SOURCE RECORDS:

········

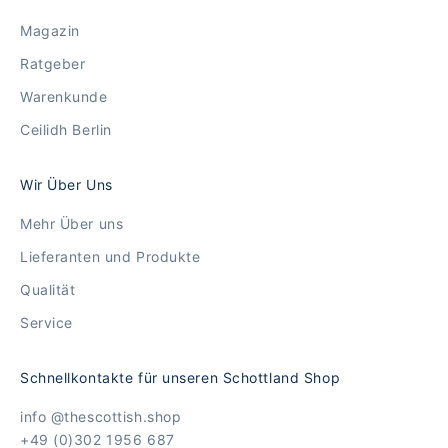
Magazin
Ratgeber
Warenkunde
Ceilidh Berlin
Wir Über Uns
Mehr Über uns
Lieferanten und Produkte
Qualität
Service
Schnellkontakte für unseren Schottland Shop
info @thescottish.shop
+49 (0)302 1956 687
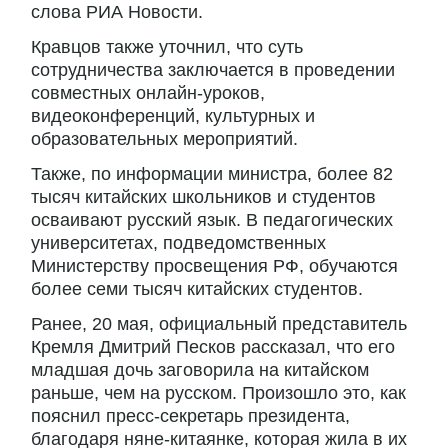
слова РИА Новости.
Кравцов также уточнил, что суть
сотрудничества заключается в проведении
совместных онлайн-уроков,
видеоконференций, культурных и
образовательных мероприятий.
Также, по информации министра, более 82
тысяч китайских школьников и студентов
осваивают русский язык. В педагогических
университетах, подведомственных
Министерству просвещения РФ, обучаются
более семи тысяч китайских студентов.
Ранее, 20 мая, официальный представитель
Кремля Дмитрий Песков рассказал, что его
младшая дочь заговорила на китайском
раньше, чем на русском. Произошло это, как
пояснил пресс-секретарь президента,
благодаря няне-китаянке, которая жила в их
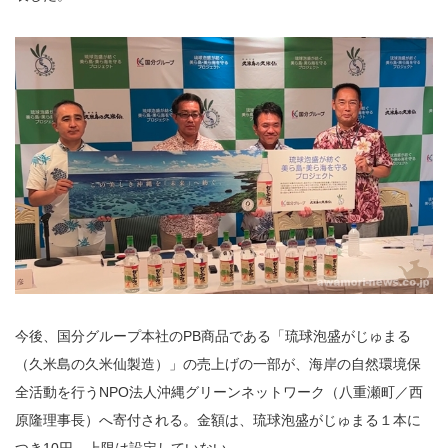
今後、国分グループ本社のPB商品である「琉球泡盛がじゅまる
（久米島の久米仙製造）」の売上げの一部が、海岸の自然環境保
全活動を行うNPO法人沖縄グリーンネットワーク（八重瀬町／西
原隆理事長）へ寄付される。金額は、琉球泡盛がじゅまる１本に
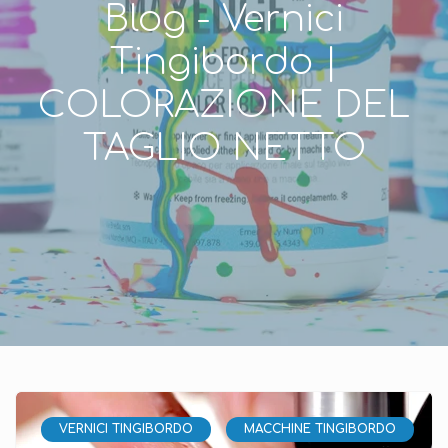
Blog - Vernici
Tingibordo |
COLORAZIONE DEL
TAGLIO NETTO
VERNICI TINGIBORDO
MACCHINE TINGIBORDO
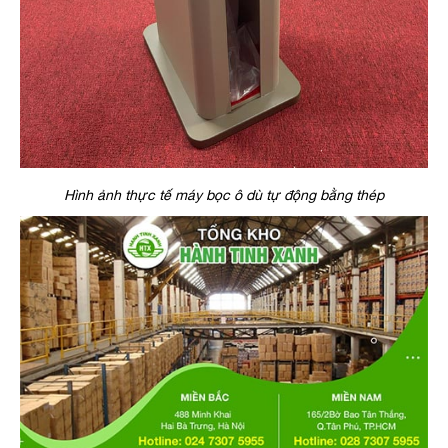
Hình ảnh thực tế máy bọc ô dù tự động bằng thép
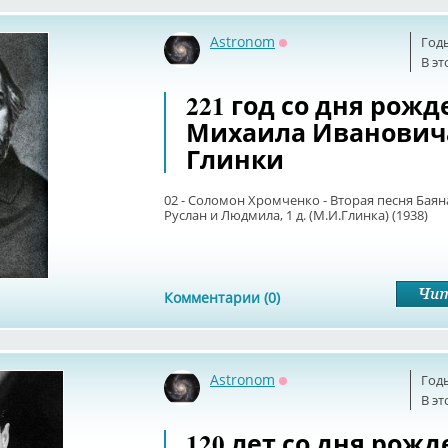
Astronom
Год
Оффлайн
В эт
221 год со дня рож
Михаила Иванович
Глинки
02 - Соломон Хромченко - Вторая песня Баян
Руслан и Людмила, 1 д. (М.И.Глинка) (1938)
Комментарии (0)
Astronom
Год
Оффлайн
В эт
120 лет со дня рож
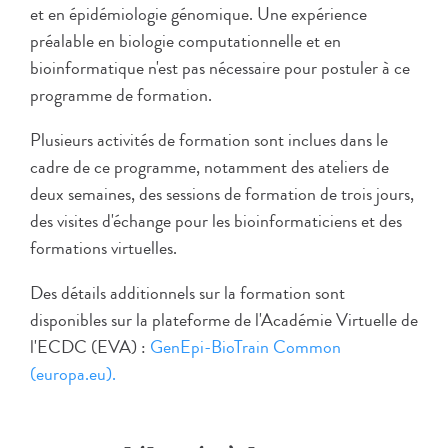
et en épidémiologie génomique. Une expérience
préalable en biologie computationnelle et en
bioinformatique n'est pas nécessaire pour postuler à ce
programme de formation.
Plusieurs activités de formation sont inclues dans le
cadre de ce programme, notamment des ateliers de
deux semaines, des sessions de formation de trois jours,
des visites d'échange pour les bioinformaticiens et des
formations virtuelles.
Des détails additionnels sur la formation sont
disponibles sur la plateforme de l'Académie Virtuelle de
l'ECDC (EVA) :
GenEpi-BioTrain Common
(europa.eu).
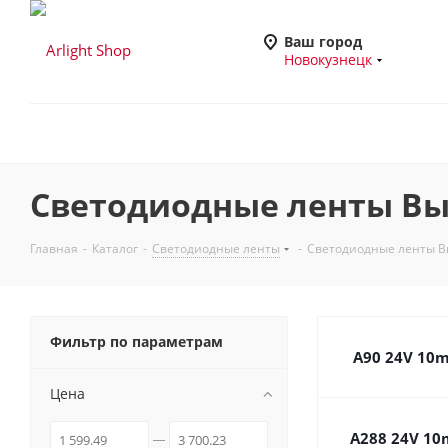
Ваш город
Новокузнецк
Светодиодные ленты Выс
Главная
-
Каталог
-
Светодиодные ленты
-
Светодиодные ленты Вы
Фильтр по параметрам
A90 24V 10
Цена
A288 24V 1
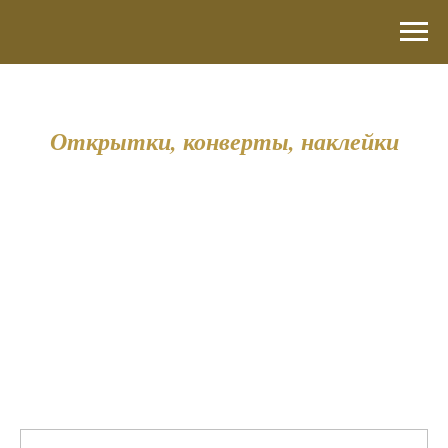
Открытки, конверты, наклейки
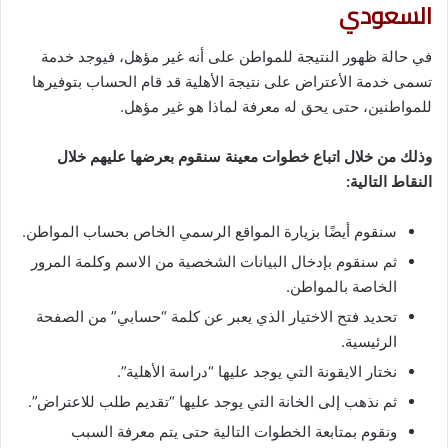
السعودي
في حالة ظهور النتيجة للمواطن على أنه غير مؤهل، فيوجد خدمة
تسمى خدمة الأعتراض على نتيجة الأهلية قد قام الحساب بتوفيرها
للمواطنين، حتى يحق له معرفة لماذا هو غير مؤهل.
وذلك من خلال اتباع خطوات معينة سنقوم بعرضها عليهم خلال
النقاط التالية:
سنقوم أيضًا بزيارة المواقع الرسمي الخاص بحساب المواطن.
ثم سنقوم بإدخال البيانات الشخصية من الاسم وكلمة المرور
الخاصة بالمواطن.
تحديد فتح الاختيار الذي يعبر عن كلمة “حسابي” من الصفحة
الرئيسية.
نختار الايقونة التي يوجد عليها “دراسة الأهلية”.
ثم نذهب إلى الخانة التي يوجد عليها “تقديم طلب للاعتراض”.
ونقوم بمتابعة الخطوات التالية حتى يتم معرفة السبب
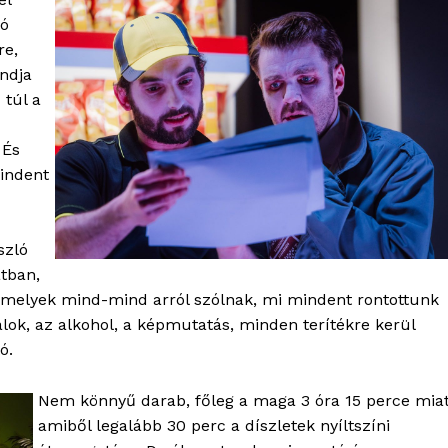
dó
re,
ndja
 túl a
 És
mindent
szló
tban,
OLNOK
, amelyek mind-mind arról szólnak, mi mindent rontottunk
ktív
talok, az alkohol, a képmutatás, minden terítékre kerül
ortál
ó.
Hasznos
Nem könnyű darab, főleg a maga 3 óra 15 perce miat
bSZ fiók
amiből legalább 30 perc a díszletek nyíltszíni
Előfizetés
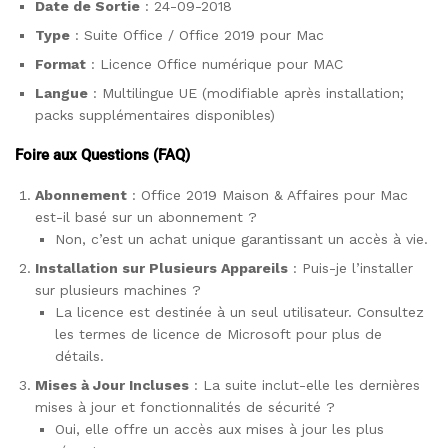
Date de Sortie
: 24-09-2018
Type
: Suite Office / Office 2019 pour Mac
Format
: Licence Office numérique pour MAC
Langue
: Multilingue UE (modifiable après installation;
packs supplémentaires disponibles)
Foire aux Questions (FAQ)
Abonnement
: Office 2019 Maison & Affaires pour Mac
est-il basé sur un abonnement ?
Non, c’est un achat unique garantissant un accès à vie.
Installation sur Plusieurs Appareils
: Puis-je l’installer
sur plusieurs machines ?
La licence est destinée à un seul utilisateur. Consultez
les termes de licence de Microsoft pour plus de
détails.
Mises à Jour Incluses
: La suite inclut-elle les dernières
mises à jour et fonctionnalités de sécurité ?
Oui, elle offre un accès aux mises à jour les plus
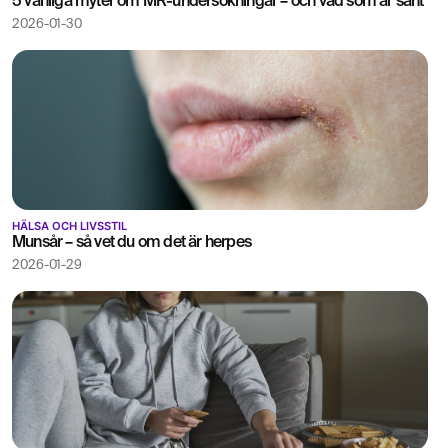
5 vanliga myter om MR-undersökningar – och vad som är sant
2026-01-30
HÄLSA OCH LIVSSTIL
Munsår – så vet du om det är herpes
2026-01-29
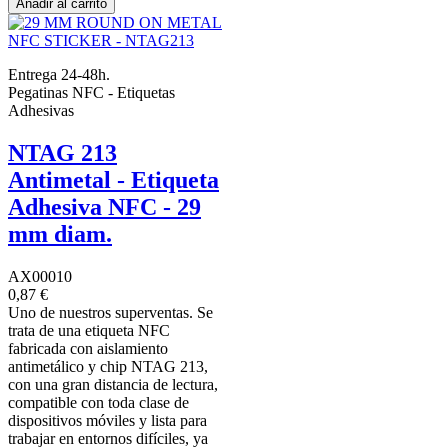
Añadir al carrito
Entrega 24-48h.
Pegatinas NFC - Etiquetas
Adhesivas
NTAG 213
Antimetal - Etiqueta
Adhesiva NFC - 29
mm diam.
AX00010
0,87 €
Uno de nuestros superventas. Se
trata de una etiqueta NFC
fabricada con aislamiento
antimetálico y chip NTAG 213,
con una gran distancia de lectura,
compatible con toda clase de
dispositivos móviles y lista para
trabajar en entornos difíciles, ya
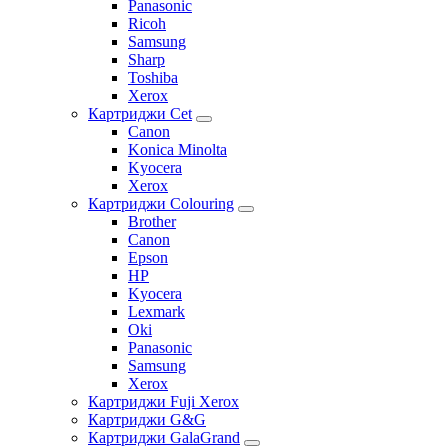
Panasonic
Ricoh
Samsung
Sharp
Toshiba
Xerox
Картриджи Cet
Canon
Konica Minolta
Kyocera
Xerox
Картриджи Colouring
Brother
Canon
Epson
HP
Kyocera
Lexmark
Oki
Panasonic
Samsung
Xerox
Картриджи Fuji Xerox
Картриджи G&G
Картриджи GalaGrand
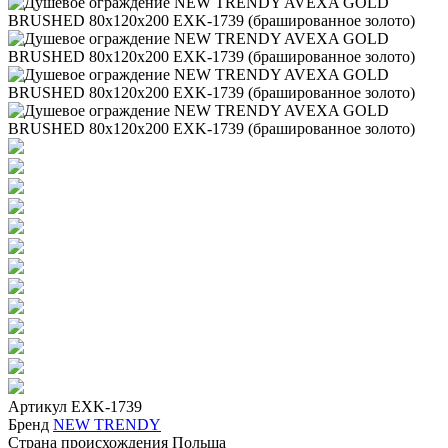
Артикул
EXK-1739
Бренд
NEW TRENDY
Страна происхождения
Польша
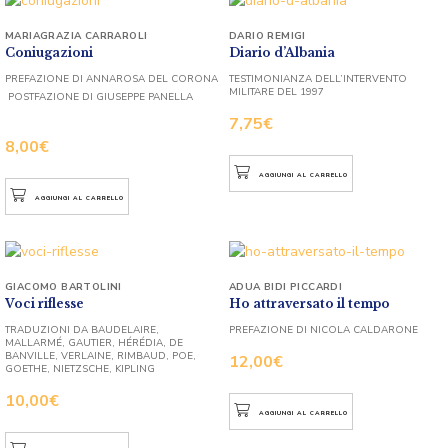
MARIAGRAZIA CARRAROLI
DARIO REMIGI
Coniugazioni
Diario d’Albania
PREFAZIONE DI ANNAROSA DEL CORONA
TESTIMONIANZA DELL’INTERVENTO
MILITARE DEL 1997
POSTFAZIONE DI GIUSEPPE PANELLA
7,75
€
8,00
€
AGGIUNGI AL CARRELLO
AGGIUNGI AL CARRELLO
GIACOMO BARTOLINI
ADUA BIDI PICCARDI
Voci riflesse
Ho attraversato il tempo
TRADUZIONI DA BAUDELAIRE,
PREFAZIONE DI NICOLA CALDARONE
MALLARMÉ, GAUTIER, HÉRÉDIA, DE
BANVILLE, VERLAINE, RIMBAUD, POE,
12,00
€
GOETHE, NIETZSCHE, KIPLING
10,00
€
AGGIUNGI AL CARRELLO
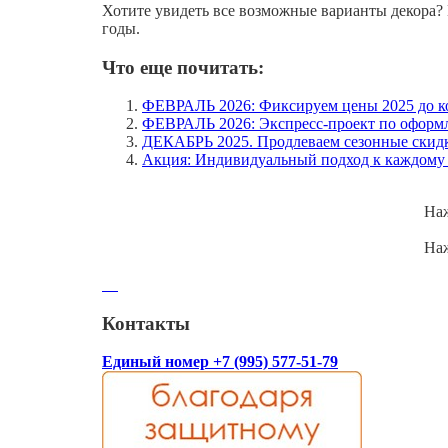
Хотите увидеть все возможные варианты декора?
годы.
Что еще почитать:
ФЕВРАЛЬ 2026: Фиксируем цены 2025 до ко
ФЕВРАЛЬ 2026: Экспресс-проект по оформл
ДЕКАБРЬ 2025. Продлеваем сезонные скидки
Акция: Индивидуальный подход к каждому 
Наж
Наж
Контакты
Единый номер +7 (995) 577-51-79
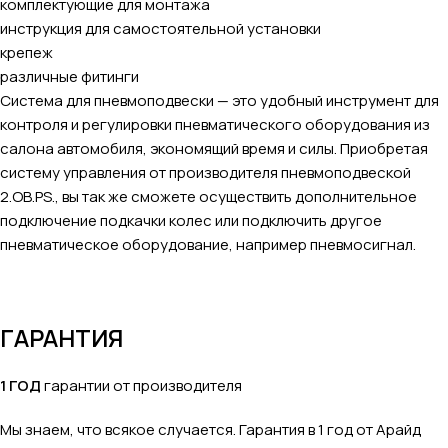
комплектующие для монтажа
инструкция для самостоятельной установки
крепеж
различные фитинги
Система для пневмоподвески — это удобный инструмент для
контроля и регулировки пневматического оборудования из
салона автомобиля, экономящий время и силы. Приобретая
систему управления от производителя пневмоподвеской
2.OB.PS., вы так же сможете осуществить дополнительное
подключение подкачки колес или подключить другое
пневматическое оборудование, например пневмосигнал.
ГАРАНТИЯ
1 ГОД
гарантии от производителя
Мы знаем, что всякое случается. Гарантия в 1 год от Арайд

········

PROBLEM TO WORK ON:
Your answer must be a single number: how many lines in this listing hold the string "معرفة"? Please add nothing else.

RESPONSE TO THIS EXERCISE:
2